Am vergangenen Samstag fand in Leeste die dritte Kräuterwanderung statt. Die Teilnehmer gingen mit der Weyher FÖJ-lerin Ulrike Paschedag unter extremen Hitzebedingungen auf eine heiße kulinarische Entdeckungstour unbekannter Geschmacksträger.
Start war an der Naturschutzstation auf dem NABU-Gelände an der Böttcherei. Dort verkosteten die Teilnehmer die Blütenblätter der Taglilie aus dem Blumenrondell. „Man kann sie wie Zucchini-Blüten füllen, braten und roh essen“, verriet Ulrike Paschedag, die in Weyhe gerade ihr Freiwilliges ökologisches Jahr (FÖJ) absolviert. Wenn auch anfangs etwas zögerlich, probierte die zehnköpfige Gruppe, und war vom süßen Geschmack der Taglilie angenehm überrascht.

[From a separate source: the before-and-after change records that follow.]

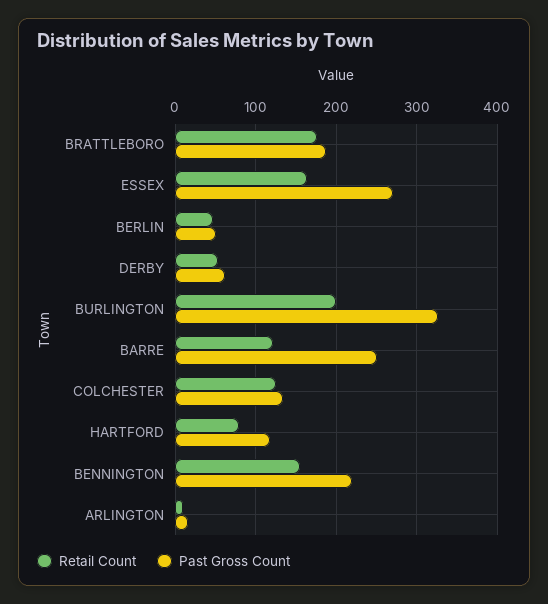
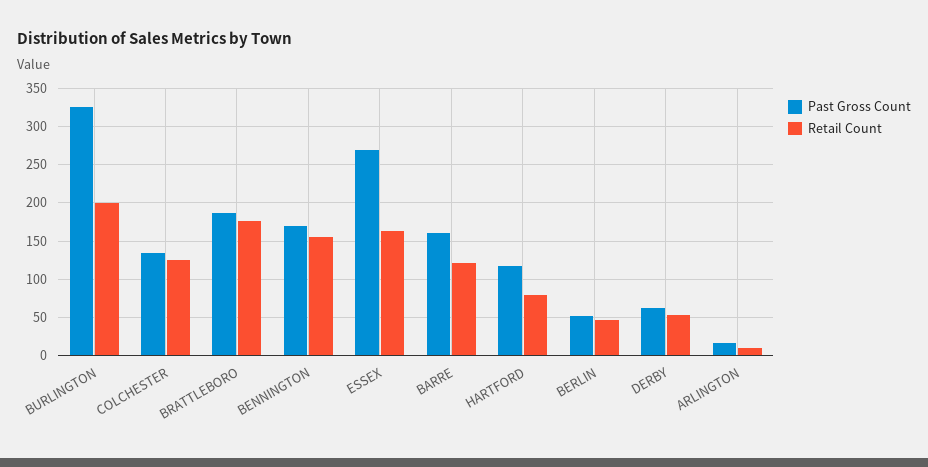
  {
    "Retail Count": {
      "BRATTLEBORO": 180,
      "ESSEX": 160,
      "BERLIN": 50,
      "DERBY": 50,
      "BURLINGTON": 200,
      "BARRE": 120,
      "COLCHESTER": 130,
      "HARTFORD": 80,
      "BENNINGTON": 160,
      "ARLINGTON": 10
    },
    "Past Gross Count": {
      "BRATTLEBORO": 190,
      "ESSEX": 270,
      "BERLIN": 50,
      "DERBY": 60,
      "BURLINGTON": 330,
-     "BARRE": 250,
+     "BARRE": 160,
      "COLCHESTER": 130,
      "HARTFORD": 120,
-     "BENNINGTON": 220,
+     "BENNINGTON": 170,
      "ARLINGTON": 20
    }
  }

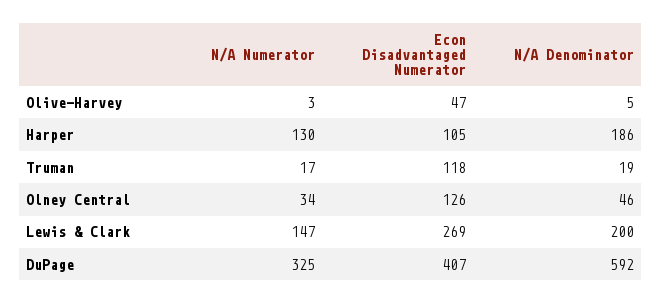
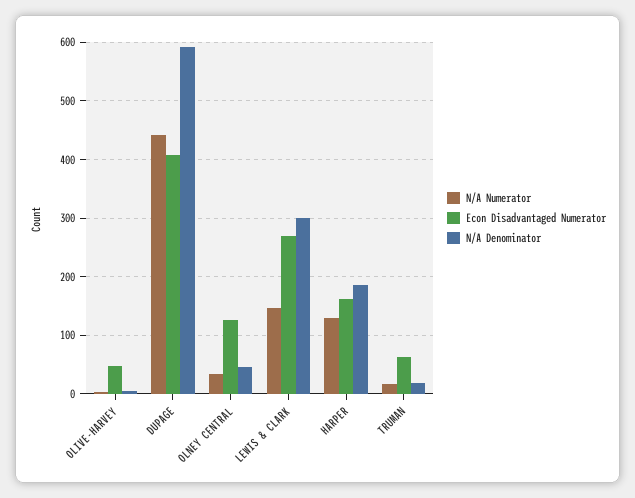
  {
    "N/A Numerator": {
      "Olive-Harvey": 3,
      "Harper": 130,
      "Truman": 17,
      "Olney Central": 34,
      "Lewis & Clark": 147,
-     "DuPage": 325
+     "DuPage": 440
    },
    "Econ Disadvantaged Numerator": {
      "Olive-Harvey": 47,
-     "Harper": 105,
+     "Harper": 160,
-     "Truman": 118,
+     "Truman": 60,
      "Olney Central": 126,
      "Lewis & Clark": 269,
      "DuPage": 407
    },
    "N/A Denominator": {
      "Olive-Harvey": 5,
      "Harper": 186,
      "Truman": 19,
      "Olney Central": 46,
-     "Lewis & Clark": 200,
+     "Lewis & Clark": 300,
      "DuPage": 592
    }
  }

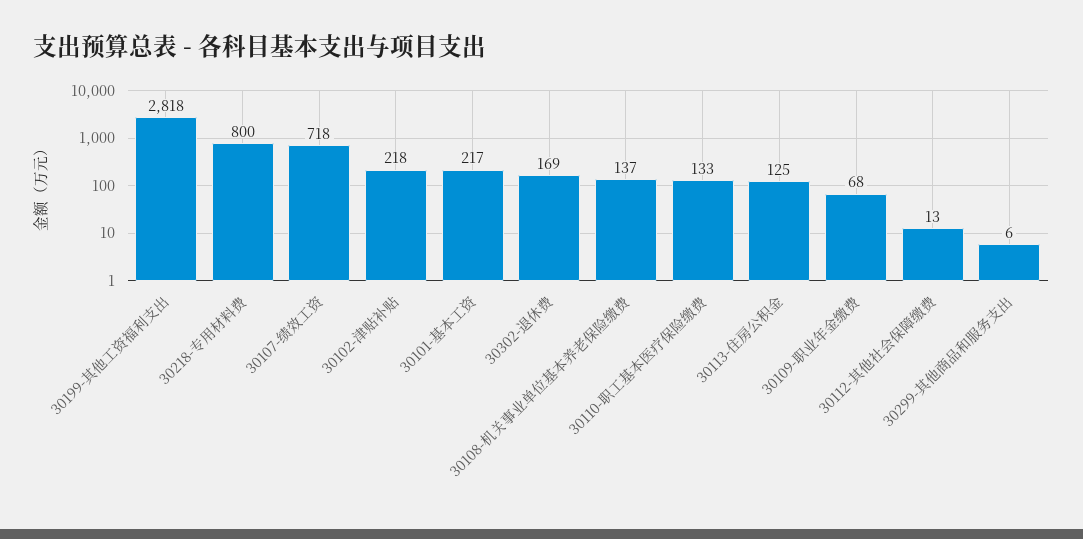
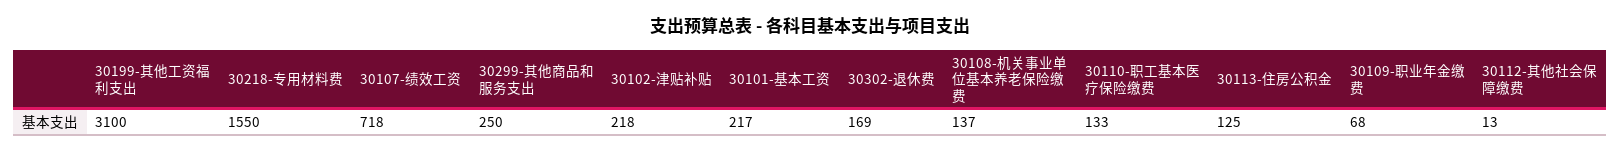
  {
-   "30199-其他工资福利支出": 2818,
+   "30199-其他工资福利支出": 3100,
-   "30218-专用材料费": 800,
+   "30218-专用材料费": 1550,
    "30107-绩效工资": 718,
    "30102-津贴补贴": 218,
    "30101-基本工资": 217,
    "30302-退休费": 169,
    "30108-机关事业单位基本养老保险缴费": 137,
    "30110-职工基本医疗保险缴费": 133,
    "30113-住房公积金": 125,
    "30109-职业年金缴费": 68,
    "30112-其他社会保障缴费": 13,
-   "30299-其他商品和服务支出": 6
+   "30299-其他商品和服务支出": 250
  }

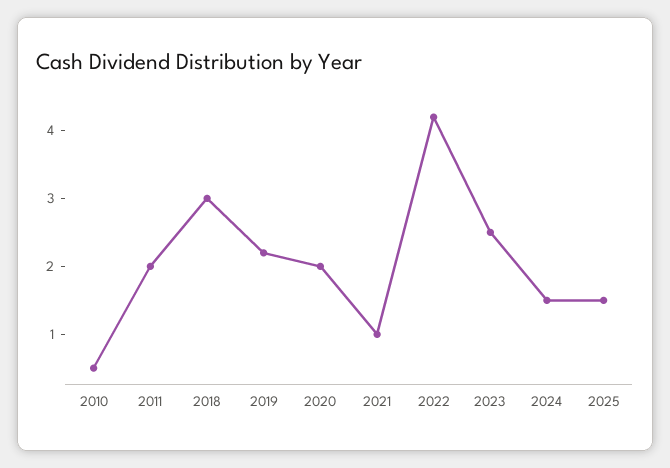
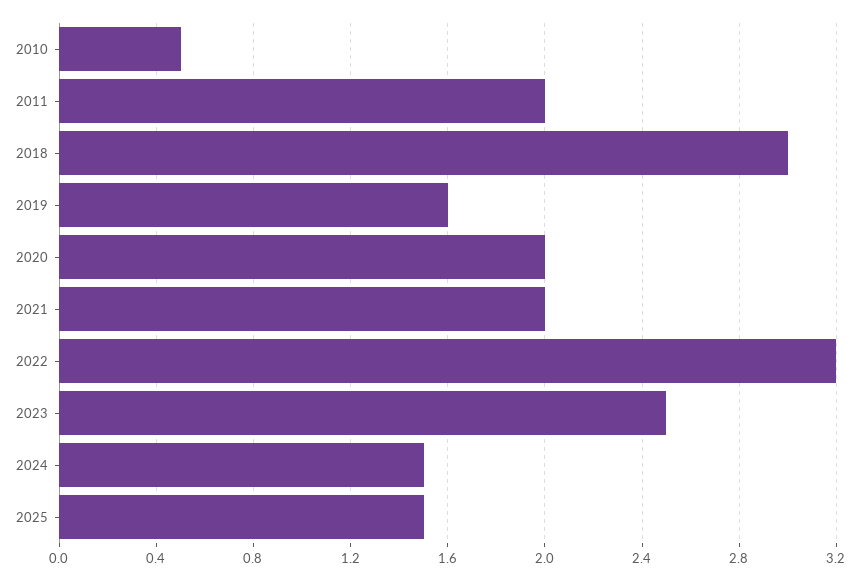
  {
    "2010": 0.5,
    "2011": 2,
    "2018": 3,
-   "2019": 2.2,
+   "2019": 1.6,
    "2020": 2,
-   "2021": 1,
+   "2021": 2,
-   "2022": 4.2,
+   "2022": 3.2,
    "2023": 2.5,
    "2024": 1.5,
    "2025": 1.5
  }

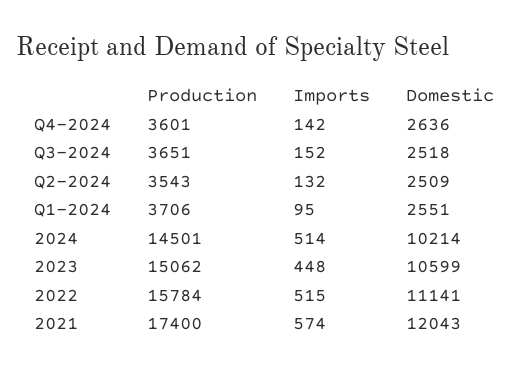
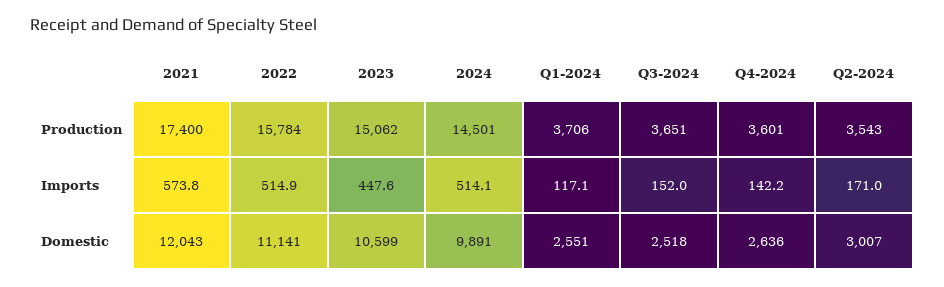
  {
    "Production": {
      "Q4-2024": 3601,
      "Q3-2024": 3651,
      "Q2-2024": 3543,
      "Q1-2024": 3706,
      "2024": 14501,
      "2023": 15062,
      "2022": 15784,
      "2021": 17400
    },
    "Imports": {
      "Q4-2024": 142.2,
      "Q3-2024": 152,
-     "Q2-2024": 132,
+     "Q2-2024": 171,
-     "Q1-2024": 95,
+     "Q1-2024": 117.1,
      "2024": 514.1,
      "2023": 447.6,
      "2022": 514.9,
      "2021": 573.8
    },
    "Domestic": {
      "Q4-2024": 2636,
      "Q3-2024": 2518,
-     "Q2-2024": 2509,
+     "Q2-2024": 3007,
      "Q1-2024": 2551,
-     "2024": 10214,
+     "2024": 9891,
      "2023": 10599,
      "2022": 11141,
      "2021": 12043
    }
  }

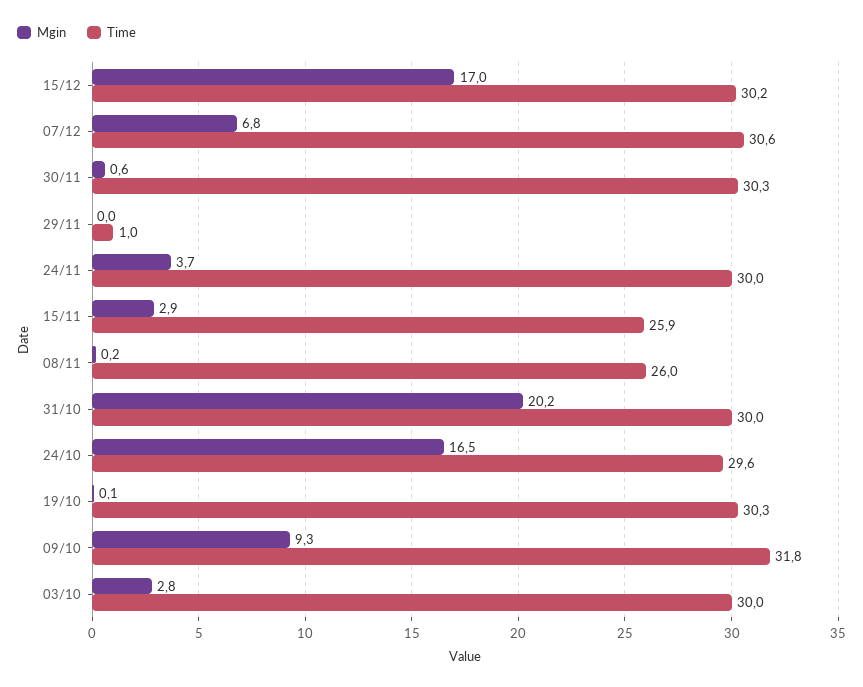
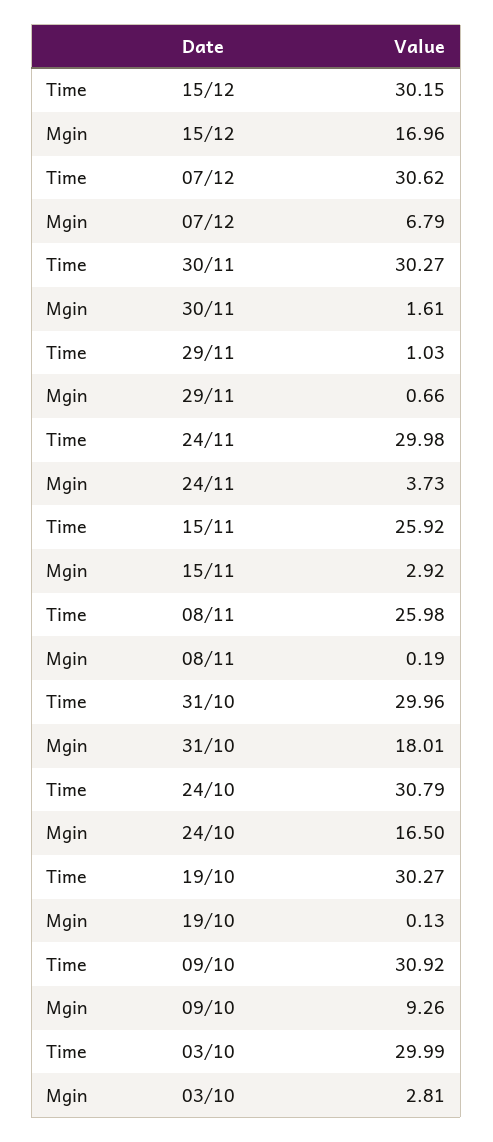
  {
    "Mgin": {
      "15/12": 16.96,
      "07/12": 6.79,
-     "30/11": 0.6,
+     "30/11": 1.61,
-     "29/11": 0,
+     "29/11": 0.66,
      "24/11": 3.73,
      "15/11": 2.92,
      "08/11": 0.19,
-     "31/10": 20.2,
+     "31/10": 18.01,
      "24/10": 16.5,
      "19/10": 0.13,
      "09/10": 9.26,
      "03/10": 2.81
    },
    "Time": {
      "15/12": 30.15,
      "07/12": 30.62,
      "30/11": 30.27,
      "29/11": 1.03,
      "24/11": 29.98,
      "15/11": 25.92,
      "08/11": 25.98,
      "31/10": 29.96,
-     "24/10": 29.6,
+     "24/10": 30.79,
      "19/10": 30.27,
-     "09/10": 31.8,
+     "09/10": 30.92,
      "03/10": 29.99
    }
  }

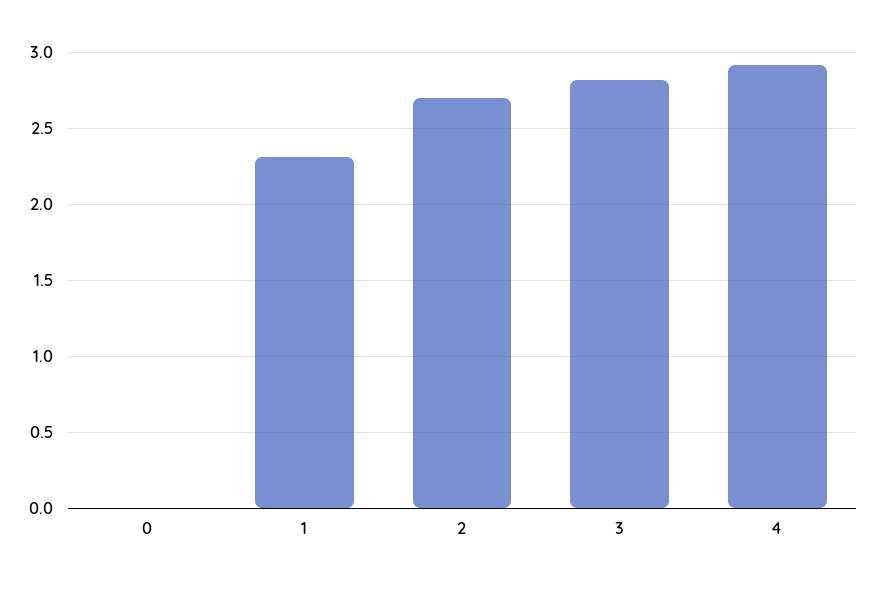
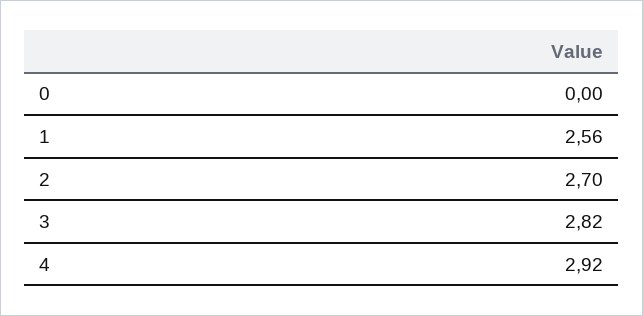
  {
    "0": 0,
-   "1": 2.3,
+   "1": 2.56,
    "2": 2.7,
    "3": 2.82,
    "4": 2.92
  }

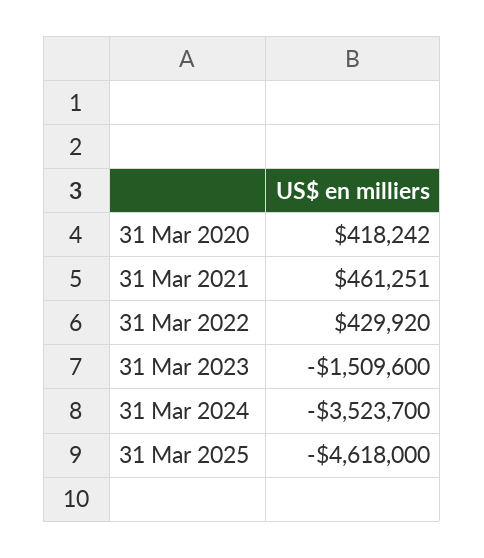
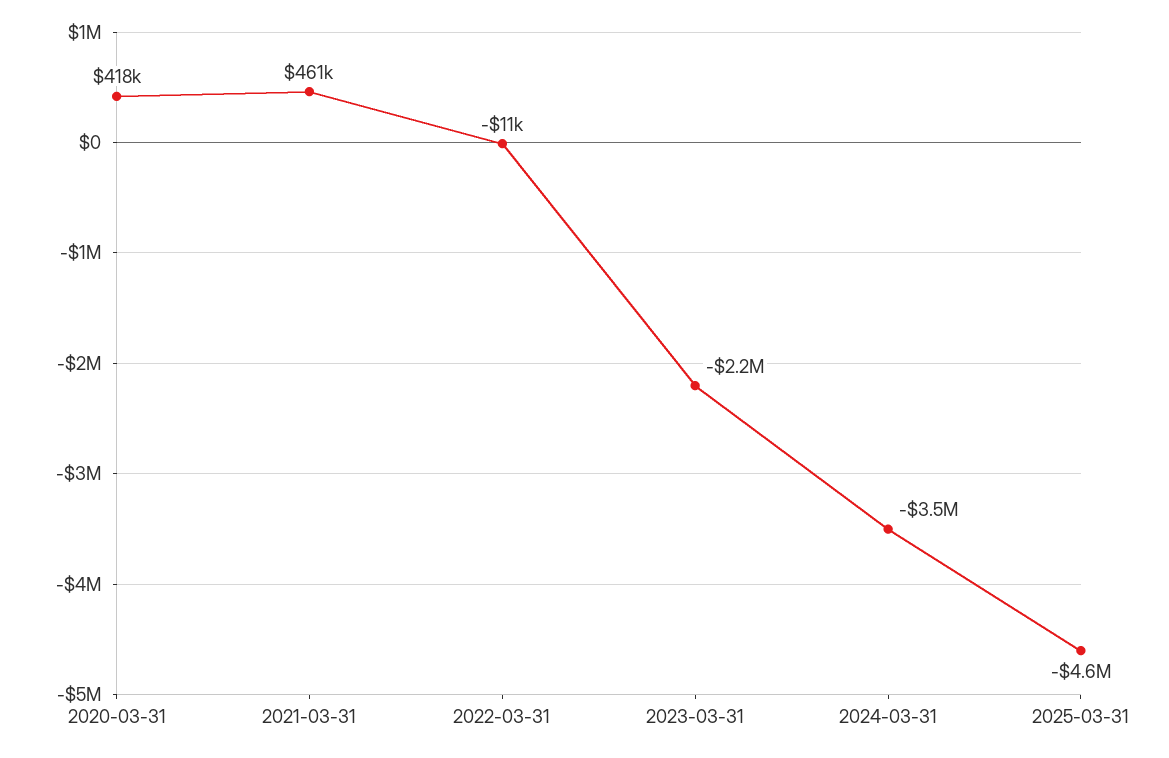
  {
    "31 Mar 2020": 418242,
    "31 Mar 2021": 461251,
-   "31 Mar 2022": 429920,
+   "31 Mar 2022": -11000,
-   "31 Mar 2023": -1509600,
+   "31 Mar 2023": -2200000,
    "31 Mar 2024": -3523700,
    "31 Mar 2025": -4618000
  }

Die angehende Osnabrücker Studentin für Latein und Deutsch, Ulrike Paschedag, hat eine große Liebe zu Kräutern. Die fing bereits mit elf Jahren und einer Kräuterwanderung in Österreich an. Damals kam die Schülerin auf den Kräuter-Geschmack und bildete sich immer weiter.Die interessierten Teilnehmer waren vom umfangreichen Wissen Paschedags beeindruckt. Sie kennt alles, was grünt und blüht rund um das Böttchers Moor mit seinen Wegseitenräumen bis hin zur neuen Forstfläche an der Böttcherei: Ob Löwenzahn, Distel, Brennnessel, Knoblauchranke, Goldrute, oder Klettlabkraut – selbst dem Girsch bescheinigte sie positive Eigenschaften.
Nach zweieinhalb Stunden endete die Wanderung mit einen leckeren Snack aus Wildkräutern in der NABU-Station an der Böttcherei.